Required work » Please reproduce the material below, substituting "抢占式" for every "剥夺式" and changing nothing else. Leave the pictures out of your answer.

Saved data entries »

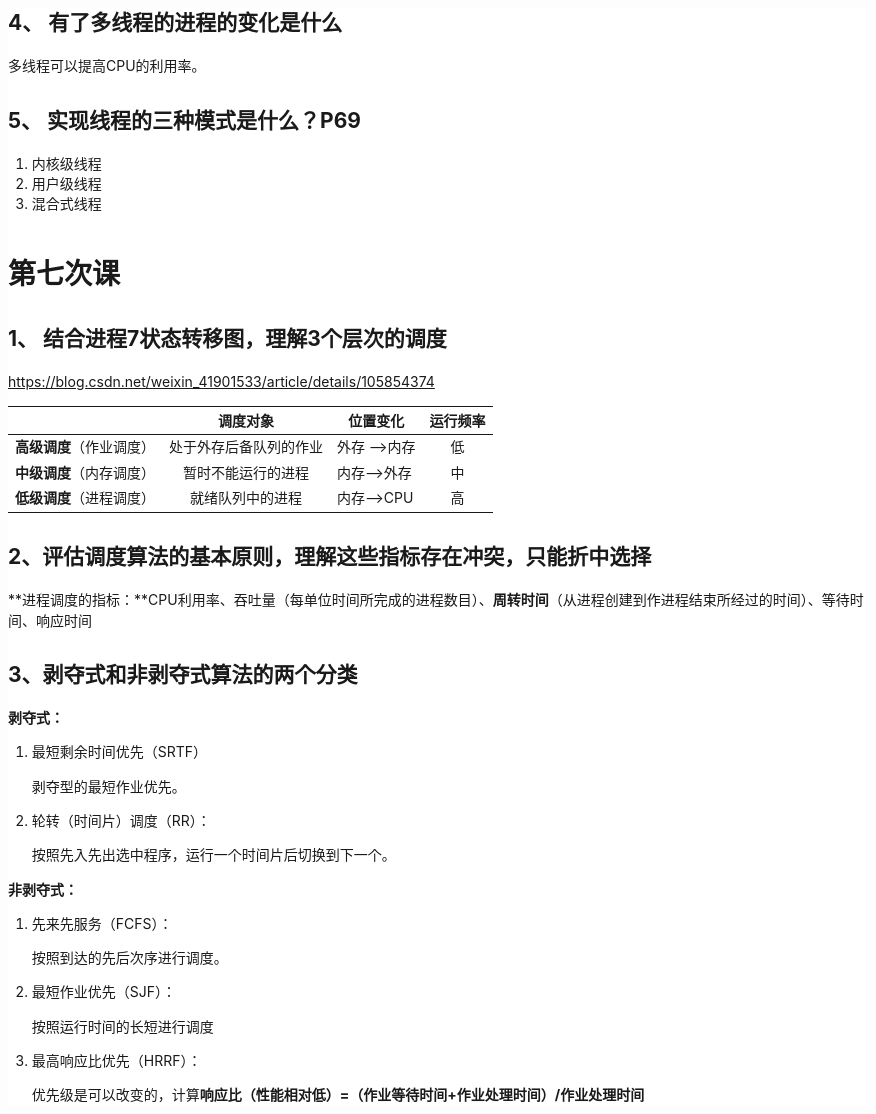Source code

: ## 4、 有了多线程的进程的变化是什么

多线程可以提高CPU的利用率。

## 5、 实现线程的三种模式是什么？P69

1. 内核级线程
2. 用户级线程
3. 混合式线程

# 第七次课

## 1、 结合进程7状态转移图，理解3个层次的调度

https://blog.csdn.net/weixin_41901533/article/details/105854374

|                          |        调度对象        | 位置变化     | 运行频率 |
| ------------------------ | :--------------------: | ------------ | :------: |
| **高级调度**（作业调度） | 处于外存后备队列的作业 | 外存 -->内存 |    低    |
| **中级调度**（内存调度） |   暂时不能运行的进程   | 内存–>外存   |    中    |
| **低级调度**（进程调度） |    就绪队列中的进程    | 内存–>CPU    |    高    |

## 2、评估调度算法的基本原则，理解这些指标存在冲突，只能折中选择

**进程调度的指标：**CPU利用率、吞吐量（每单位时间所完成的进程数目）、**周转时间**（从进程创建到作进程结束所经过的时间）、等待时间、响应时间

## 3、剥夺式和非剥夺式算法的两个分类

**剥夺式：**

1. 最短剩余时间优先（SRTF）

   剥夺型的最短作业优先。

2. 轮转（时间片）调度（RR）：

   按照先入先出选中程序，运行一个时间片后切换到下一个。

**非剥夺式：**

1. 先来先服务（FCFS）：

   按照到达的先后次序进行调度。

2. 最短作业优先（SJF）：

   按照运行时间的长短进行调度

3. 最高响应比优先（HRRF）：

   优先级是可以改变的，计算**响应比（性能相对低）=（作业等待时间+作业处理时间）/作业处理时间**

The completed task »
Source code

: ## 4、 有了多线程的进程的变化是什么

多线程可以提高CPU的利用率。

## 5、 实现线程的三种模式是什么？P69

1. 内核级线程
2. 用户级线程
3. 混合式线程

# 第七次课

## 1、 结合进程7状态转移图，理解3个层次的调度

https://blog.csdn.net/weixin_41901533/article/details/105854374

|                          |        调度对象        | 位置变化     | 运行频率 |
| ------------------------ | :--------------------: | ------------ | :------: |
| **高级调度**（作业调度） | 处于外存后备队列的作业 | 外存 -->内存 |    低    |
| **中级调度**（内存调度） |   暂时不能运行的进程   | 内存–>外存   |    中    |
| **低级调度**（进程调度） |    就绪队列中的进程    | 内存–>CPU    |    高    |

## 2、评估调度算法的基本原则，理解这些指标存在冲突，只能折中选择

**进程调度的指标：**CPU利用率、吞吐量（每单位时间所完成的进程数目）、**周转时间**（从进程创建到作进程结束所经过的时间）、等待时间、响应时间

## 3、抢占式和非抢占式算法的两个分类

**抢占式：**

1. 最短剩余时间优先（SRTF）

   剥夺型的最短作业优先。

2. 轮转（时间片）调度（RR）：

   按照先入先出选中程序，运行一个时间片后切换到下一个。

**非抢占式：**

1. 先来先服务（FCFS）：

   按照到达的先后次序进行调度。

2. 最短作业优先（SJF）：

   按照运行时间的长短进行调度

3. 最高响应比优先（HRRF）：

   优先级是可以改变的，计算**响应比（性能相对低）=（作业等待时间+作业处理时间）/作业处理时间**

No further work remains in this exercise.